- MNDF Marine Corps flag
- Founded: 2006
- Country: Maldives
- Type: Marines
- Role: Amphibious warfare Close-quarters combat Counter-insurgency Counter-terrorism Ground warfare Jungle warfare Maneuver warfare Raiding Rapid Reaction Force Reconnaissance Special forces support
- Part of: Maldives National Defence Force

Commanders
- Commandant: Brigadier General Abdulla Zuhury
- Principal Director: Colonel Hassan Bushry

= MNDF Marine Corps =

The MNDF Marine Corps are the frontline ground combat force of the Maldives National Defence Force, formed in 2006. The Marine Corps (formerly known as Rapid Reaction Force) were established at various strategic locations and vulnerable areas to enhance the force projection to provide their services throughout the country.

== History ==
The former infantry-oriented rapid reaction force was transformed into the Marine Corps under the new direction considering the archipelagic and maritime nature of the country, and to that effect having felt the need to incorporate marine tactics into the force which largely cater for amphibious and rapid deployment capabilities. The Marine Corps is trained and equipped to project its combat power through sea by its inherent rapid deployable capabilities and to fight in all types of weather and terrain in the country including urban terrain.

== Structure ==

It is structured into Marine Deployment Units (MDUs) which is centered on an infantry organization and acts as force projection elements of the MNDF by closely working with the Coast Guard. MDUs are currently being deployed in all the Area Commands of the MNDF. Some of these MDUs have armored detachments consisting of armored personnel carriers and infantry fighting vehicles which provide armor protection and mobility to ground combat troops.

The Marine Corps is headed by the Commandant of the Marine Corps who holds the rank of a Brigadier General. The Commandant is responsible for administration, readiness, training and discipline of the force.
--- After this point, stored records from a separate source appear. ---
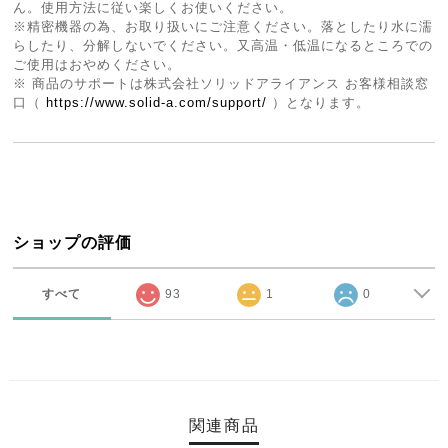
ん。使用方法に従い楽しくお使いください。
※精密機器の為、お取り扱いにご注意ください。落としたり水に濡
らしたり、分解しないでください。又高温・低温になるところでの
ご使用はおやめください。
※ 商品のサポートは株式会社ソリッドアライアンス お客様相談窓
口（
https://www.solid-a.com/support/
）となります。
ショップの評価
すべて
93
1
0
関連商品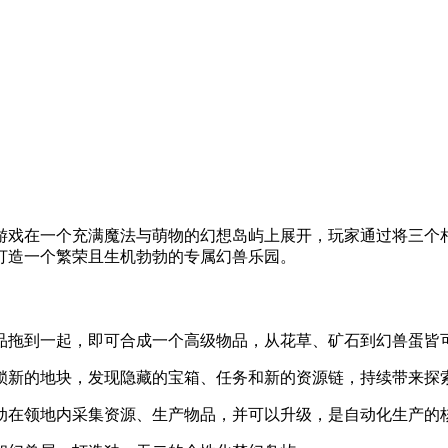
游戏在一个充满魔法与萌物的幻想岛屿上展开，玩家通过将三个
打造一个繁荣且生机勃勃的专属幻兽乐园。
品拖到一起，即可合成一个高级物品，从花草、矿石到幻兽蛋皆
锁新的地块，发现隐藏的宝箱、任务和新的资源链，持续带来探
动在领地内采集资源、生产物品，并可以升级，是自动化生产的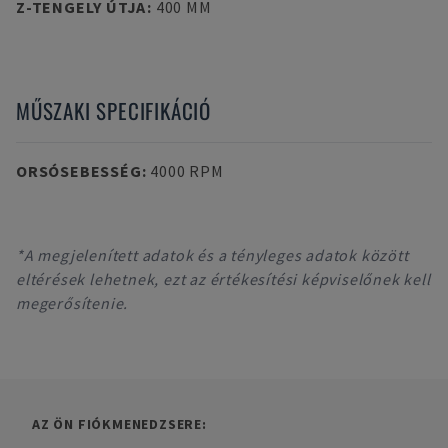
Z-TENGELY ÚTJA
:
400 MM
MŰSZAKI SPECIFIKÁCIÓ
ORSÓSEBESSÉG
:
4000 RPM
*A megjelenített adatok és a tényleges adatok között
eltérések lehetnek, ezt az értékesítési képviselőnek kell
megerősítenie.
AZ ÖN FIÓKMENEDZSERE: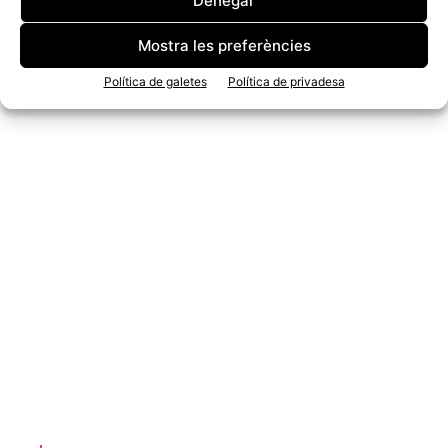
Denegar
Mostra les preferències
Política de galetes
Política de privadesa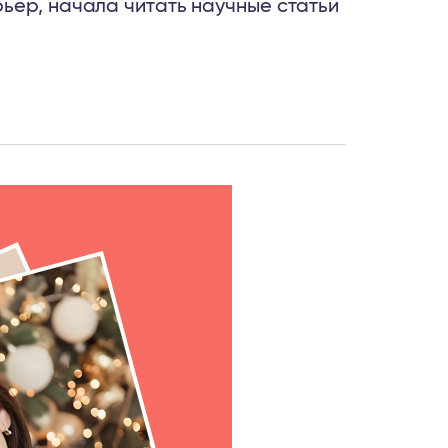
ьер, начала читать научные статьи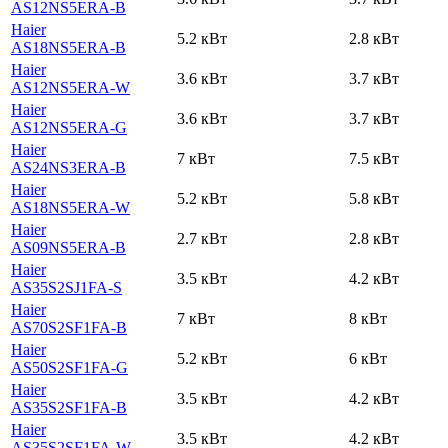
AS12NS5ERA-B
Haier
5.2 кВт
2.8 кВт
AS18NS5ERA-B
Haier
3.6 кВт
3.7 кВт
AS12NS5ERA-W
Haier
3.6 кВт
3.7 кВт
AS12NS5ERA-G
Haier
7 кВт
7.5 кВт
AS24NS3ERA-B
Haier
5.2 кВт
5.8 кВт
AS18NS5ERA-W
Haier
2.7 кВт
2.8 кВт
AS09NS5ERA-B
Haier
3.5 кВт
4.2 кВт
AS35S2SJ1FA-S
Haier
7 кВт
8 кВт
AS70S2SF1FA-B
Haier
5.2 кВт
6 кВт
AS50S2SF1FA-G
Haier
3.5 кВт
4.2 кВт
AS35S2SF1FA-B
Haier
3.5 кВт
4.2 кВт
AS35S2SF1FA-W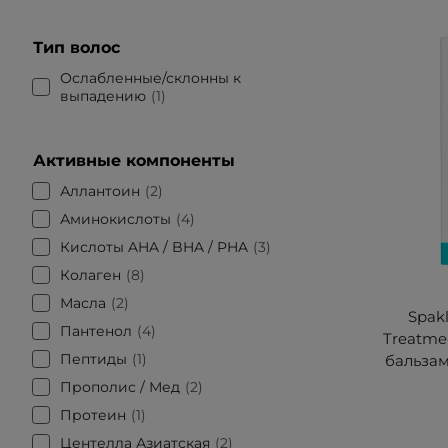
Тип волос
Ослабленные/склонны к
выпадению
1
Активные компоненты
Аллантоин
2
Аминокислоты
4
Кислоты AHA / BHA / PHA
3
Колаген
8
Масла
2
Spak
Пантенол
4
Treatme
Пептиды
1
бальзам
Прополис / Мед
2
Протеин
1
Центелла Азиатская
2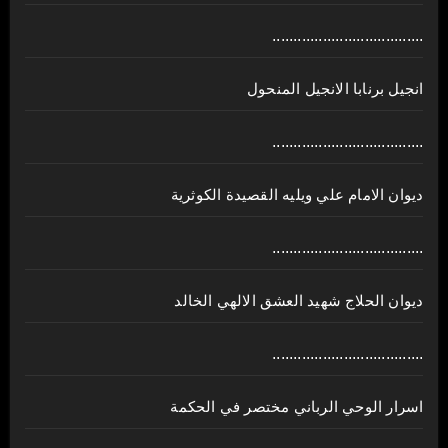
....................................
انجيل برنابا الانجيل المنحول
....................................
ديوان الامام علي ويليه القصيدة الكوثرية
....................................
ديوان الحلاج شهيد العشق الالهي الخالد
....................................
اسرار الوحي الرباني مختصر في الحكمة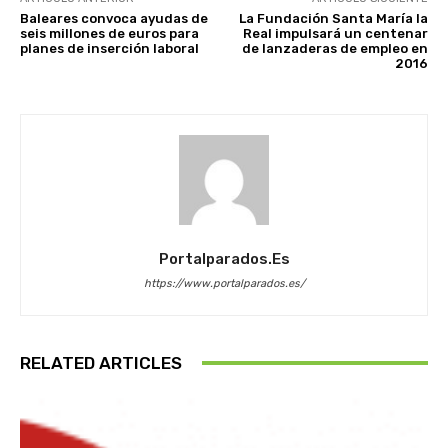
Baleares convoca ayudas de
La Fundación Santa María la
seis millones de euros para
Real impulsará un centenar
planes de inserción laboral
de lanzaderas de empleo en
2016
Portalparados.es
https://www.portalparados.es/
RELATED ARTICLES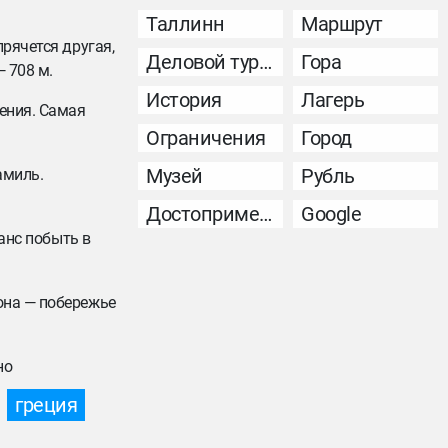
Таллинн
Маршрут
прячется другая,
Деловой туризм
Гора
 708 м.
История
Лагерь
ения. Самая
Ограничения
Город
Музей
Рубль
амиль.
Достопримечательность
Google
шанс побыть в
она — побережье
но
греция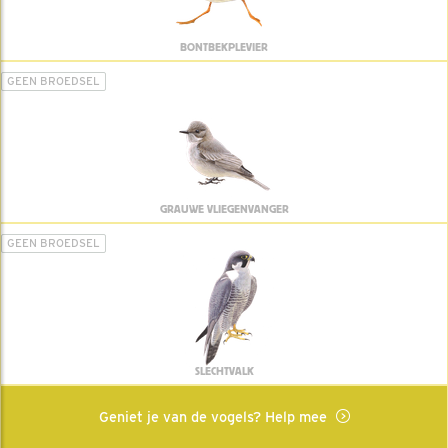
BONTBEKPLEVIER
GEEN BROEDSEL
GRAUWE VLIEGENVANGER
GEEN BROEDSEL
SLECHTVALK
Geniet je van de vogels? Help mee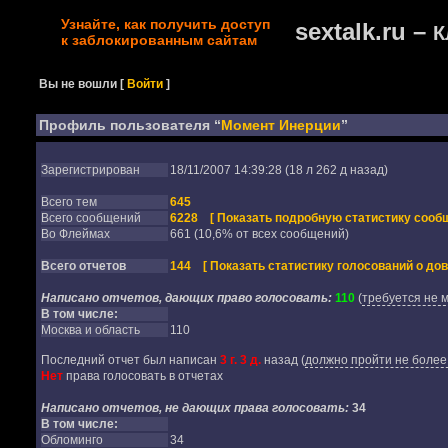
Узнайте, как получить доступ
sextalk.ru –
К
к заблокированным сайтам
Вы не вошли
[
Войти
]
Профиль пользователя “
Момент Инерции
”
Зарегистрирован
18/11/2007 14:39:28 (18 л 262 д назад)
Всего тем
645
Всего сообщений
6228
[ Показать подробную статистику сообщ
Во Флеймах
661 (10,6% от всех сообщений)
Всего отчетов
144
[ Показать статистику голосований о дов
Написано отчетов, дающих право голосовать:
110
(
требуется не 
В том числе:
Москва и область
110
Последний отчет был написан
3 г. 3 д.
назад
(
должно пройти не более 
Нет
права голосовать в отчетах
Написано отчетов, не дающих права голосовать:
34
В том числе:
Обломинго
34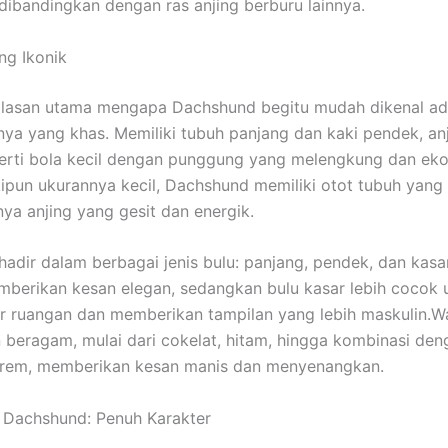
l dibandingkan dengan ras anjing berburu lainnya.
ang Ikonik
alasan utama mengapa Dachshund begitu mudah dikenal ad
ya yang khas. Memiliki tubuh panjang dan kaki pendek, anj
erti bola kecil dengan punggung yang melengkung dan eko
ipun ukurannya kecil, Dachshund memiliki otot tubuh yang 
ya anjing yang gesit dan energik.
adir dalam berbagai jenis bulu: panjang, pendek, dan kasar
berikan kesan elegan, sedangkan bulu kasar lebih cocok 
uar ruangan dan memberikan tampilan yang lebih maskulin.
W
 beragam, mulai dari cokelat, hitam, hingga kombinasi de
 krem, memberikan kesan manis dan menyenangkan.
 Dachshund: Penuh Karakter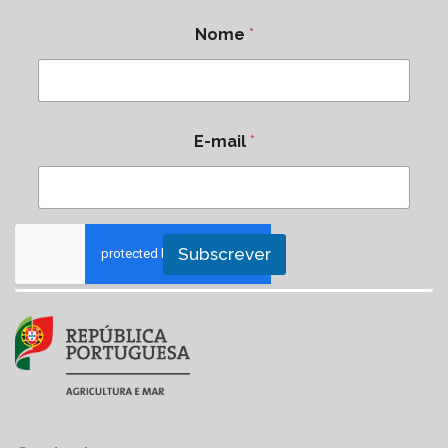
Nome
*
E-mail
*
Subscrever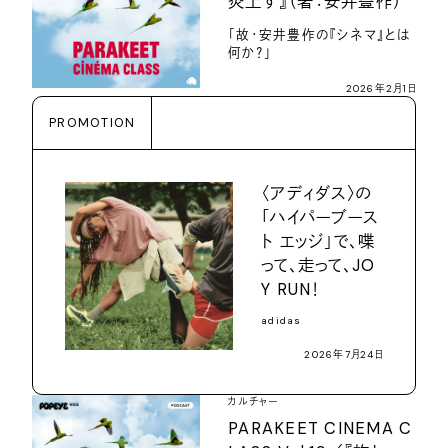
炎上す』（著：安井豊作）
「故・安井豊作の『シネマ』とは
何か？」
2026年2月1日
PROMOTION
〈アディダス〉の
「ハイパーブース
ト エッジ」で、喋
って、走って、JO
Y RUN！
adidas
2026年7月24日
カルチャー
PARAKEET CINEMA C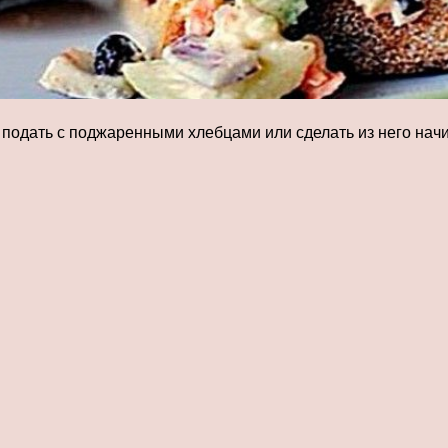
 подать с поджаренными хлебцами или сделать из него начи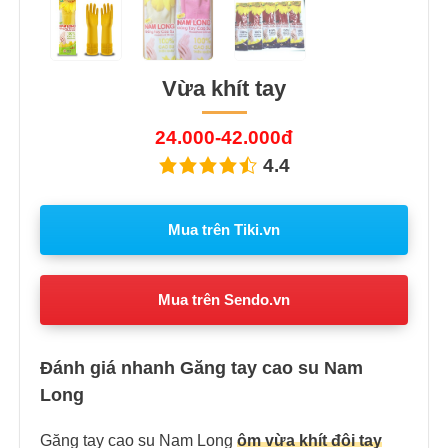
Vừa khít tay
24.000-42.000đ
4.4
Mua trên Tiki.vn
Mua trên Sendo.vn
Đánh giá nhanh Găng tay cao su Nam
Long
Găng tay cao su Nam Long
ôm vừa khít đôi tay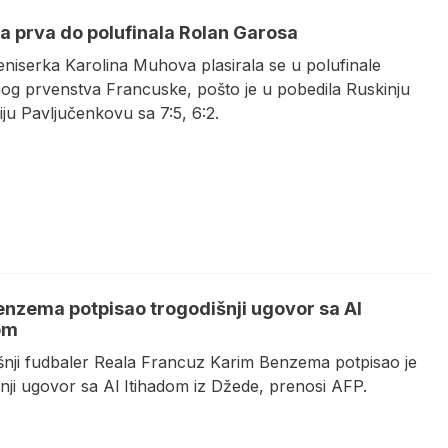
 prva do polufinala Rolan Garosa
eniserka Karolina Muhova plasirala se u polufinale
og prvenstva Francuske, pošto je u pobedila Ruskinju
ju Pavljučenkovu sa 7:5, 6:2.
enzema potpisao trogodišnji ugovor sa Al
om
nji fudbaler Reala Francuz Karim Benzema potpisao je
nji ugovor sa Al Itihadom iz Džede, prenosi AFP.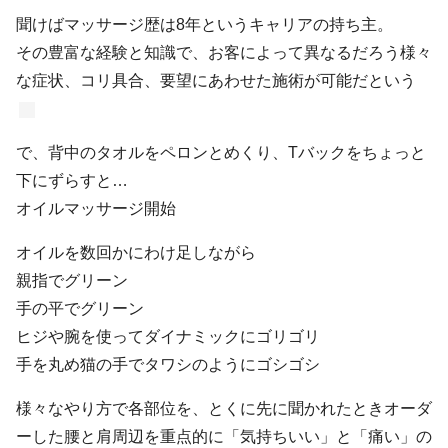
聞けばマッサージ歴は8年というキャリアの持ち主。
その豊富な経験と知識で、お客によって異なるだろう様々
な症状、コリ具合、要望にあわせた施術が可能だという
で、背中のタオルをペロンとめくり、Tバックをちょっと
下にずらすと…
オイルマッサージ開始
オイルを数回かにわけ足しながら
親指でグリーン
手の平でグリーン
ヒジや腕を使ってダイナミックにゴリゴリ
手を丸め猫の手でタワシのようにゴシゴシ
様々なやり方で各部位を、とくに先に聞かれたときオーダ
ーした腰と肩周辺を重点的に「気持ちいい」と「痛い」の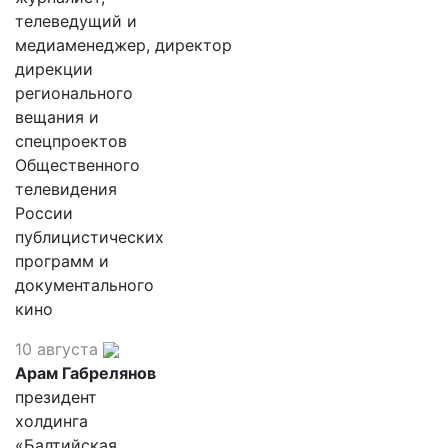
телеведущий и
медиаменеджер, директор
дирекции
регионального
вещания и
спецпроектов
Общественного
телевидения
России
публицистических
программ и
документального
кино
10 августа
Арам Габрелянов
президент
холдинга
«Балтийская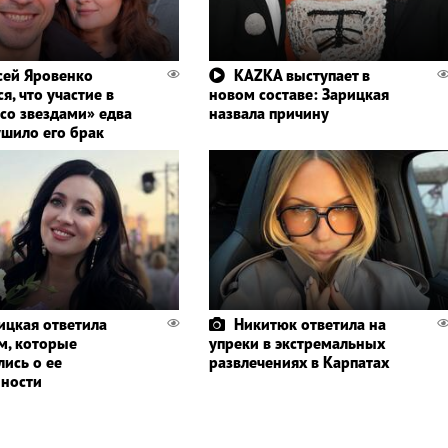
сей Яровенко
KAZKA выступает в
я, что участие в
новом составе: Зарицкая
 со звездами» едва
назвала причину
ушило его брак
ицкая ответила
Никитюк ответила на
м, которые
упреки в экстремальных
лись о ее
развлечениях в Карпатах
ности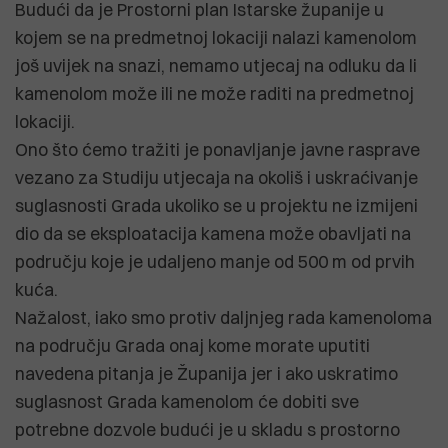
Budući da je Prostorni plan Istarske županije u
kojem se na predmetnoj lokaciji nalazi kamenolom
još uvijek na snazi, nemamo utjecaj na odluku da li
kamenolom može ili ne može raditi na predmetnoj
lokaciji.
Ono što ćemo tražiti je ponavljanje javne rasprave
vezano za Studiju utjecaja na okoliš i uskraćivanje
suglasnosti Grada ukoliko se u projektu ne izmijeni
dio da se eksploatacija kamena može obavljati na
području koje je udaljeno manje od 500 m od prvih
kuća.
Nažalost, iako smo protiv daljnjeg rada kamenoloma
na području Grada onaj kome morate uputiti
navedena pitanja je Županija jer i ako uskratimo
suglasnost Grada kamenolom će dobiti sve
potrebne dozvole budući je u skladu s prostorno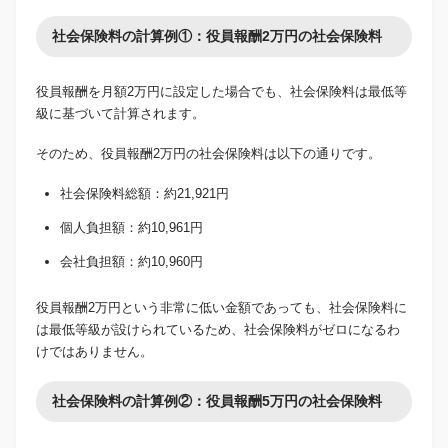
社会保険料の計算例①：役員報酬2万円の社会保険料
役員報酬を月額2万円に設定した場合でも、社会保険料は最低等
級に基づいて計算されます。
そのため、役員報酬2万円の社会保険料は以下の通りです。
社会保険料総額：約21,921円
個人負担額：約10,961円
会社負担額：約10,960円
役員報酬2万円という非常に低い金額であっても、社会保険料に
は最低等級が設けられているため、社会保険料がゼロになるわ
けではありません。
社会保険料の計算例②：役員報酬5万円の社会保険料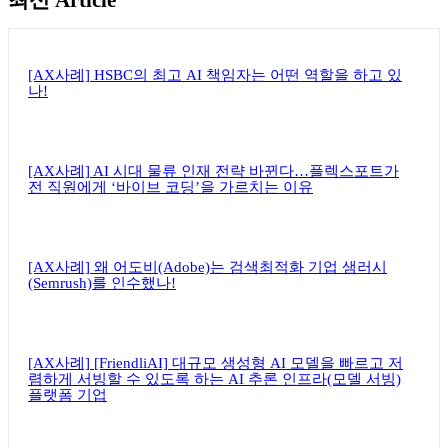
뉴스레터 구독하기
[AX사례] HSBC의 최고 AI 책임자는 어떤 역할을 하고 있
나!
[AX사례] AI 시대 물류 인재 전략 바뀐다…플렉스포트가
전 직원에게 ‘바이브 코딩’을 가르치는 이유
[AX사례] 왜 어도비(Adobe)는 검색최적화 기업 샘러시
(Semrush)를 인수했나!
[AX사례] [FriendliAI] 대규모 생성형 AI 모델을 빠르고 저
렴하게 서빙할 수 있도록 하는 AI 추론 인프라(모델 서빙)
플랫폼 기업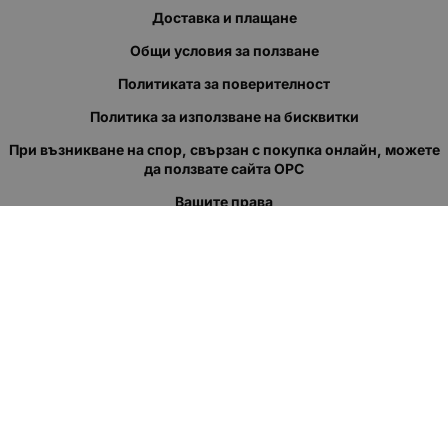
Доставка и плащане
Общи условия за ползване
Политиката за поверителност
Политика за използване на бисквитки
При възникване на спор, свързан с покупка онлайн, можете
да ползвате сайта ОРС
Вашите права
Отказ от сделка
За нас
Полезни връзки
Карта на сайта
Контакти
КОНТАКТИ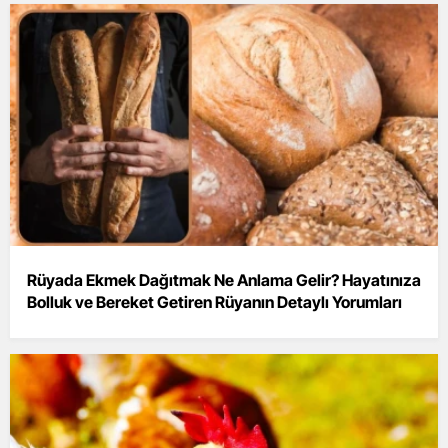
Rüyada Ekmek Dağıtmak Ne Anlama Gelir? Hayatınıza
Bolluk ve Bereket Getiren Rüyanın Detaylı Yorumları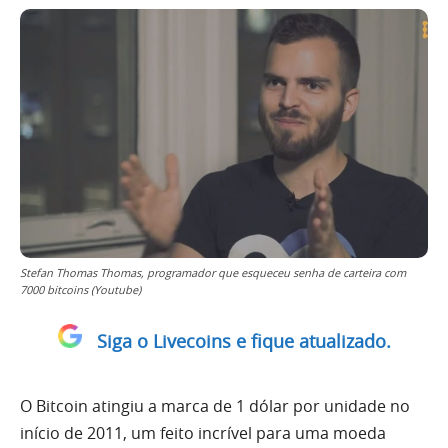
Stefan Thomas Thomas, programador que esqueceu senha de carteira com
7000 bitcoins (Youtube)
Siga o Livecoins e fique atualizado.
O Bitcoin atingiu a marca de 1 dólar por unidade no
início de 2011, um feito incrível para uma moeda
Hence, he formulates policy on these aspects in consultation with the Chief of Defence Force and the Vice Chief of Defence Force and with the civil leadership. The Commandant does not have the operational command authority over the Marine Corps. The administrative duties of the force such as organizing, equipping, posting, assigning and so forth are discharged through the Principal Director of the Marine Corps.

== Task ==
The primary task of the Marine Corps is to protect the land territory of the country by defending the critical infrastructure and the key state installations of the state and and, importantly, to act as a standby force to react to ‘Be Prepared Missions’. In addition to their Key Point Defence roles, the major offensive operational tasks of the Marine Corps during a hostile situation will be to perform zone reconnaissance, to undertake amphibious assaults, to secure beach-heads, to exploit breakthroughs and conduct close-quarter combat and other combined-arms operations. Thus, the MNDF marines undergo an annual cycle of rigorous infantry-oriented training which is generally of amphibious nature. As a result, a normal day for a marine comprises intense physical training, training on Marine Corps tactics, techniques, procedures and soldierly skills. Apparently, the ultimate focus of the Marine Corps training is to provide a cohesive combat efficient team that is tactically sound and highly maneuverable on Maldivian terrain with high stamina and physical agility.

== Functions ==
The Marine Corps is composed of Marine Deployment Units (MDUs). They are deployed for the purpose of maintaining security in their key areas of responsibility and their operational conduct involves:

- Assistance to Coast Guard in maritime operations.
- Assistance to Civil Authorities at times of crisis.
- Search and Rescue operations.
- Providing Key Point guards.
- Undertaking combat operations.
- Conducting counter insurgency.
- Carrying out counter terrorism operations.

The Marine Corps is often assigned to non-combat missions such as providing humanitarian assistance and disaster relief operations.